I just took my CPC exam on August 27th, I feel like I did have enough time to get the test done and I passed it my first try. I worked my way through the questions in order without skipping any, I didn't want to take the chance of getting my answers mixed up and accidentally put them on the wrong line, I also didn't want to leave the longest questions for last. There are 5 columns of 30 questions on the answer sheet, it breaks down to about 1 hour and 5 minutes per column to get the test done on time and that's how I kept pace. A couple of the columns took me longer, maybe 1 hour and 20 minutes, and a couple columns took me about 50 minutes. In the end it took me 5 hours and 10 minutes, including a 10 minute bathroom break, to finish the exam.

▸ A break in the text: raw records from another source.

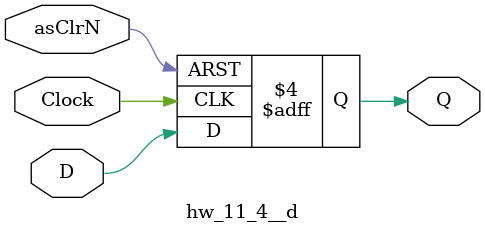
<source format=v>
module hw_11_4__d(output Q,input Clock,input D,input asClrN);
    reg Q = 0;

    always @(posedge Clock or negedge asClrN)
        if( !asClrN )
            Q <= 0;
        else
            Q <= D;

endmodule

</source>
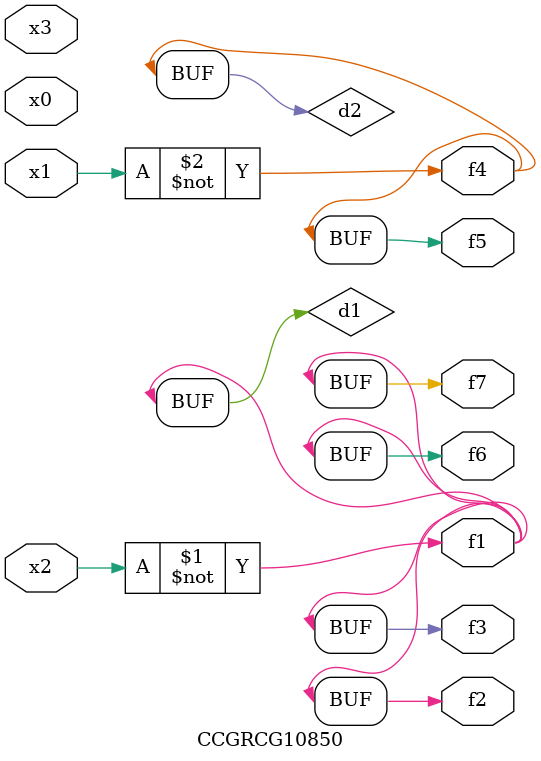
<source format=v>
module CCGRCG10850(
	input x0, x1, x2, x3,
	output f1, f2, f3, f4, f5, f6, f7
);

	wire d1, d2;

	xnor (d1, x2);
	not (d2, x1);
	assign f1 = d1;
	assign f2 = d1;
	assign f3 = d1;
	assign f4 = d2;
	assign f5 = d2;
	assign f6 = d1;
	assign f7 = d1;
endmodule

</source>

In the couple weeks before my test I did take the practice exams offered on the AAPC website and timed them as if they were the real test. I also completed the entire official CPC certification study guide from the AAPC which has 19 chapter review quizzes that have 10 questions each, these questions are pretty much the same as what you'll find on the CPC exam and helped me a lot. There's also another 50 question practice exam at the end of the study guide. I feel like the AAPC practice exams and study guide helped me quite a bit and would really recommend them when preparing for the exam.
Good luck to those who have not taken the test yet, I feel like The Andrews School has prepared us extremely well for the CPC exam, so be confident about your education going into the test. Just study, study, study, and take those practice exams on the AAPC website.
Thanks Anthony for your information and reaffirmation for all of us following in this program. It is reassuring to hear that the time and effort will pay off with Success! Congratulations to you.